Après avoir tout cassé, car ils avaient fait le tour de toutes les audaces possibles dans le cadre strict du tableau, ou de la sculpture, les artistes plasticiens ont tout osé aussi, depuis l'après guerre, où il n'était plus possible pour la plupart de continuer "comme si de rien n'était". Mais on le sait, l'art se réinvente sans cesse, et il est normal que les artistes contemporains explorent les œuvres anciennes et pas seulement pour acquérir une technique.
Il existe donc un véritable courant en photographie contemporaine à la recherche de l'esthétique, et du message aussi sans doute, des maîtres classiques.
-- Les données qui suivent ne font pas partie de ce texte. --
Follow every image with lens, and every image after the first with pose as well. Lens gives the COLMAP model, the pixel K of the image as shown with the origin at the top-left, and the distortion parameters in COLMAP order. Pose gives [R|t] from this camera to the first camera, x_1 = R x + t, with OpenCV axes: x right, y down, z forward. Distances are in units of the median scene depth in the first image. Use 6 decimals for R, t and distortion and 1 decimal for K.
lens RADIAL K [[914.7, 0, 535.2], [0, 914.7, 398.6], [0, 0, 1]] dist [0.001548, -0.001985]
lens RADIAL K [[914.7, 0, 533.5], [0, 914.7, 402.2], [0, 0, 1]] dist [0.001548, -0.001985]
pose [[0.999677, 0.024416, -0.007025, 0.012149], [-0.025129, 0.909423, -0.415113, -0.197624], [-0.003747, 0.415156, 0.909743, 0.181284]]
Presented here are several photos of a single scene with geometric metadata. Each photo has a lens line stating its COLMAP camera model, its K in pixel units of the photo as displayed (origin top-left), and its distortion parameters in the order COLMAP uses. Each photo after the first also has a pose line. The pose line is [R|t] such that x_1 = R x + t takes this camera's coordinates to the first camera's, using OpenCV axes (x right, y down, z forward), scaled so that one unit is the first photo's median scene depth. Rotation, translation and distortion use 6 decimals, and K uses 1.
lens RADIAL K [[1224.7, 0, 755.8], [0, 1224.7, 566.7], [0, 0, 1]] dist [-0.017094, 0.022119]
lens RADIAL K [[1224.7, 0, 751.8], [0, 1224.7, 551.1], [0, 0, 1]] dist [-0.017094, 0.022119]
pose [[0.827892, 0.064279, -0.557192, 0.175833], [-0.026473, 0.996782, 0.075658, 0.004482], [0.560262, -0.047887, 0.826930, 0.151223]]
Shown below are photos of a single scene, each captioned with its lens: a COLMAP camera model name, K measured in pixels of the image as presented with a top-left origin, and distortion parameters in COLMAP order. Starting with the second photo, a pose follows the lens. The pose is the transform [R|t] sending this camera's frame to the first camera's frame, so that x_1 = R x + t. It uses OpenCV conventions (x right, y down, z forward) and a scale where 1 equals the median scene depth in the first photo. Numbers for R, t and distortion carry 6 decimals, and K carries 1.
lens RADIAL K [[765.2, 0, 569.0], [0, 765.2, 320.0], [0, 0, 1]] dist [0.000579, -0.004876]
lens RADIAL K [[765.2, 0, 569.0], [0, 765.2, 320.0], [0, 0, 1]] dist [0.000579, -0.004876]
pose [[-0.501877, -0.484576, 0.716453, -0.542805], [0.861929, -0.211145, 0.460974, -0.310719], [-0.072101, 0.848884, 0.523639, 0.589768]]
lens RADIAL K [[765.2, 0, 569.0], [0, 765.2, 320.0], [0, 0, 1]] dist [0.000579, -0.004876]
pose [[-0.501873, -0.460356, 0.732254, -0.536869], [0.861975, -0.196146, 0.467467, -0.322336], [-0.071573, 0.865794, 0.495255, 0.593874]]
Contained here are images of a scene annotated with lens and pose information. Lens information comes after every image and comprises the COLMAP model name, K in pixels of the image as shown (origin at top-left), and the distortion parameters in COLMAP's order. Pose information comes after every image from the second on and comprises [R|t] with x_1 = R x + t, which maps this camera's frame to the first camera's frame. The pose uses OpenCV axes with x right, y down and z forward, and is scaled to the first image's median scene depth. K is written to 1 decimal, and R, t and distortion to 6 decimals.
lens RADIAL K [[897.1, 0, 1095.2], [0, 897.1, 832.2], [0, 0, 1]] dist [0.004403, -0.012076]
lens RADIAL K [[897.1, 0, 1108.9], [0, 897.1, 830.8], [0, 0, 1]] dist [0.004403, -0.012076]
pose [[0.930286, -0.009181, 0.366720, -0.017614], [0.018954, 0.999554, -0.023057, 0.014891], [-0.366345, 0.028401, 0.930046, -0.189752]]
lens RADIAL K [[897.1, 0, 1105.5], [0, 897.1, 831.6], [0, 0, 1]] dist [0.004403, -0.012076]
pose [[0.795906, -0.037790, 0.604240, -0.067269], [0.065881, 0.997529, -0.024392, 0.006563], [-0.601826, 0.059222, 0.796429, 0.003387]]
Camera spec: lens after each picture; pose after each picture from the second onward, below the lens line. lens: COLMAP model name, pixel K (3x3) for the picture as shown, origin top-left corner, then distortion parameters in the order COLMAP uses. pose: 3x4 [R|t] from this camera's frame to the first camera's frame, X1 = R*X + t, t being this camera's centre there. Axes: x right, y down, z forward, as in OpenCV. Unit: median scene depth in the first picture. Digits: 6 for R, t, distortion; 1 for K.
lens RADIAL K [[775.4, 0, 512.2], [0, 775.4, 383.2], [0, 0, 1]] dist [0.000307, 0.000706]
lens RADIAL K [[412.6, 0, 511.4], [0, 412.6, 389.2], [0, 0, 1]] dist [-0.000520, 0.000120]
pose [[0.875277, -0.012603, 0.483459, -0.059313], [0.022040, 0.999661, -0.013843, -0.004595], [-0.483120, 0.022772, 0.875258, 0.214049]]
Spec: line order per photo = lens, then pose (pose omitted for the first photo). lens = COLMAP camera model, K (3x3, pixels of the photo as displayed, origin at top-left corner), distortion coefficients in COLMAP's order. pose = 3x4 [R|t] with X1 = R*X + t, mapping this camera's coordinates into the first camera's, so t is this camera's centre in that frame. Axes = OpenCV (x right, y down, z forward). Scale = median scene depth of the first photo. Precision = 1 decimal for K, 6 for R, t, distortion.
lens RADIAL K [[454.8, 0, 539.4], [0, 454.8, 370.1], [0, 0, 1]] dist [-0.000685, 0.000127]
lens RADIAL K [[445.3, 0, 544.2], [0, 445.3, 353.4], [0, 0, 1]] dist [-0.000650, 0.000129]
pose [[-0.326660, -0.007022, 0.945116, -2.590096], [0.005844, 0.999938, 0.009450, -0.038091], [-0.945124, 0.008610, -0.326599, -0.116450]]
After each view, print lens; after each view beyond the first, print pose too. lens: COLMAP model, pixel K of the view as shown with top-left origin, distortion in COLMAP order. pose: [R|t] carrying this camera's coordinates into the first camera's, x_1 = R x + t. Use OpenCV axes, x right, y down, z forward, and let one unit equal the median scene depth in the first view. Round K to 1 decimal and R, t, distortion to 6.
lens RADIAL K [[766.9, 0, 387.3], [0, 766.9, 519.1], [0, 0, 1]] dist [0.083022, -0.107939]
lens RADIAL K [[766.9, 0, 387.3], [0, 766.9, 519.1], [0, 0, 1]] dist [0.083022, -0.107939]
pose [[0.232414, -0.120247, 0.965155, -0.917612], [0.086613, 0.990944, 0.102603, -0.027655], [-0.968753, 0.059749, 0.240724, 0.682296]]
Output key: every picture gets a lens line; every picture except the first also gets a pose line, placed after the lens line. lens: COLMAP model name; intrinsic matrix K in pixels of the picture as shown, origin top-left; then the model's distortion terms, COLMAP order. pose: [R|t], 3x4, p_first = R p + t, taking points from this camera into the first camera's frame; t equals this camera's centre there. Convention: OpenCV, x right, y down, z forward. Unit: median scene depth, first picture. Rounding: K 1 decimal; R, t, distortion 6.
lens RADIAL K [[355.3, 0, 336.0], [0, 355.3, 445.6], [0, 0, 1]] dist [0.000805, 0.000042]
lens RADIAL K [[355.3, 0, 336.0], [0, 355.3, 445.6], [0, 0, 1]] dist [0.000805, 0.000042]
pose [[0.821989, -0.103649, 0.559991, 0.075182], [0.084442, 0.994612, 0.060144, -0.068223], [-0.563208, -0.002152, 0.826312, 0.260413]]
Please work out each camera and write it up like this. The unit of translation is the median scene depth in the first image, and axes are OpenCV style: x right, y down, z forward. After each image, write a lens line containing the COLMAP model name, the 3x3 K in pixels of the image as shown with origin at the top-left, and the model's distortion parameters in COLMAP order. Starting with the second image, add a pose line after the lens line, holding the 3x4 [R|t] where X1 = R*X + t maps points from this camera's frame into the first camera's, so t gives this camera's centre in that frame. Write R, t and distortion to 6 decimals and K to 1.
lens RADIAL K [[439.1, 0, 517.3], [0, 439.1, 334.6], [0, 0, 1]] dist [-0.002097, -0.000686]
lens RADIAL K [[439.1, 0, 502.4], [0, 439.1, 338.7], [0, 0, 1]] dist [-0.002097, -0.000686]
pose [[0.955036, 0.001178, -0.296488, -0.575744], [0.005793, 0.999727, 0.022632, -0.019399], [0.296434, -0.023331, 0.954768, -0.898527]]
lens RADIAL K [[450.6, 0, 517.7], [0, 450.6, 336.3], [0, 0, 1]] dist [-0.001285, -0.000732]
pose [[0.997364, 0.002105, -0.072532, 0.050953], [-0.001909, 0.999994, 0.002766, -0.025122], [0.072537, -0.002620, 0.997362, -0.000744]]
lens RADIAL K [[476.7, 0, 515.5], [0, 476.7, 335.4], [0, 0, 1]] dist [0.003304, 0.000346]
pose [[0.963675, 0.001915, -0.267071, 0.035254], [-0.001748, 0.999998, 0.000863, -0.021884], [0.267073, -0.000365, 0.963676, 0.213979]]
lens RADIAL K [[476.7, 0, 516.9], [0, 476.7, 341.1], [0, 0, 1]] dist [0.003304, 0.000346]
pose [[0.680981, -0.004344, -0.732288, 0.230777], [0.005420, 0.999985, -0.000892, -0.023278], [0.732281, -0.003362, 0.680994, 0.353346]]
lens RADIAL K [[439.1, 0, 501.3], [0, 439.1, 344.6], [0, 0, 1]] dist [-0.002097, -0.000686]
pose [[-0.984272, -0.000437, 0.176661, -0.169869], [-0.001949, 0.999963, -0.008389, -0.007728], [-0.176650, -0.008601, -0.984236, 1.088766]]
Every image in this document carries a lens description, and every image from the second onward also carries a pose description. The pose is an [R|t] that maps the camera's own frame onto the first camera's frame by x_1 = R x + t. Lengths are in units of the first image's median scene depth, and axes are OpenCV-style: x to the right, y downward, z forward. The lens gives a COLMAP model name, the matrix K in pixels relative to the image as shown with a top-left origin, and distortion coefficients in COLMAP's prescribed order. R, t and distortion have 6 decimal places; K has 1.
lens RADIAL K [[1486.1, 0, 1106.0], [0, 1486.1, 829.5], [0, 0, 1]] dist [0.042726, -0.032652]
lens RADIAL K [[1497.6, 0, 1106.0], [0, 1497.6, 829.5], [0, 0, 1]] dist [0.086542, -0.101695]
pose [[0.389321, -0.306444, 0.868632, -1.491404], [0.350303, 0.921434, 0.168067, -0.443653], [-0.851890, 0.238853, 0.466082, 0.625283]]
J'avais déjà présenté le travail de Jaime Muñoz, qui exposait en 2019 dans le cadre des Rencontres de Chabeuil, ses photographies inspirées par les grands peintres, des natures mortes cette fois, avec "le dessert de gaufrettes" de Baugin - ICI
J'ai rencontré aussi le travail d'un photographe français, Sacha Goldberger, à l’œuvre protéiforme aussi, avec, notamment sa série de portraits à la manière flamande,

Mais il a exploré bien d'autres pistes. Et l'hommage glisse, avec un peu d'ironie, vers une re-visite plus libre et quelque peu iconoclaste, comme ici, aussi, avec cette photographie d'Ewa Cwikla nominée aux Fine Art Photographie Awards

Je n'ai pas poursuivi mes pérégrinations pour le moment, mais j'aurai sûrement l'occasion de revenir sur ce sujet qui n'a pas fini de passionner peintres et photographes, quand ils ne sont pas les deux.